Hi Rahul,
I think you missed a premise in the argument that caused you to make a math error. We are told that the number of
issues will be reduced by half, but the
number of subscribers and the
subscription price will not change.
Your calculation seems to be cutting the revenue in half along with the number of issues; in fact, revenue should stay the same (until you consider choice D, the only one that indicates revenue could decrease as a result of the plan.)
Let's address your concern about choice A by fixing the math.
Let's say the current situation is:
Number of subscribers = 100 people
Annual subscription price = $20
Number of issues annually: 6
Postage cost per issue = $1
Production cost per issue = $2
Current profit = 100 [($20) - (6 issues)($1/issue) - (6 issues)($2/issue)] = (100)($20-$6-$12) = $200
That means the situation under the new plan and considering choice A:
Number of subscribers = 100 people
Annual subscription price = $20
Number of issues annually:
3 (half of 6)
Postage cost per issue =
$1.33 (1/3 increase)
Production cost per issue = $2
Resulting profit = 100 [($20) - (3 issues)($1.33/issue) - (3 issues)($2/issue)] = (100)($20-$4-$6) =
$1000 (big increase)
No matter what numbers we chose, all non-postage costs will decrease by half, while the postage costs will decrease by half (half as many issues) then increase by 1/3 of the result (postage increase) for a final postage cost that is 2/3 of the current postage cost.
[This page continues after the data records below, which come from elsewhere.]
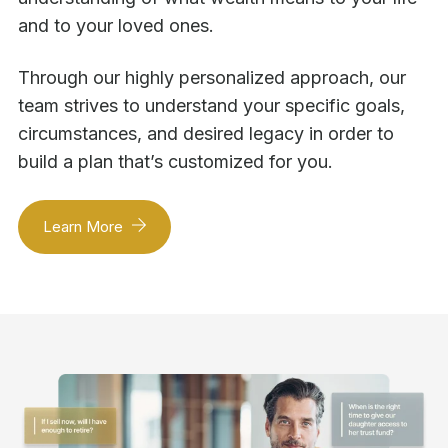
and to your loved ones.
Through our highly personalized approach, our
team strives to understand your specific goals,
circumstances, and desired legacy in order to
build a plan that’s customized for you.
Learn More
rahul.gmat Wrote:One of the strategies in the study guide is to use real nos when statistics are given. That works perfectly here. Say 100 magazines were sold @ $10 each and postage was $3. Profit (including cost of producing also) is 100*10 - 100*3 = $700. Increase of a third in postage means it is now $4 and no of copies is halved, therefore profit is 50*10 - 50*4 = $300. This makes (A) a very strong answer. (D) says advertising cost/issue will be the same, that dosent change anything, that only means an obviously lesser proportional profit. Cost of printing, postage also reduce proportionally, so do the advertising revenues so its obvious that there will be proportional decrease in total profit but keeping the profit % same. With (A) profit decreases drastically and not proportionally. In fact (A) makes the conclusion that profits will be maximized coz it eliminates the possibility that advertisers are not drastically reducing rates due to lesser subscription. Can you please elaborate?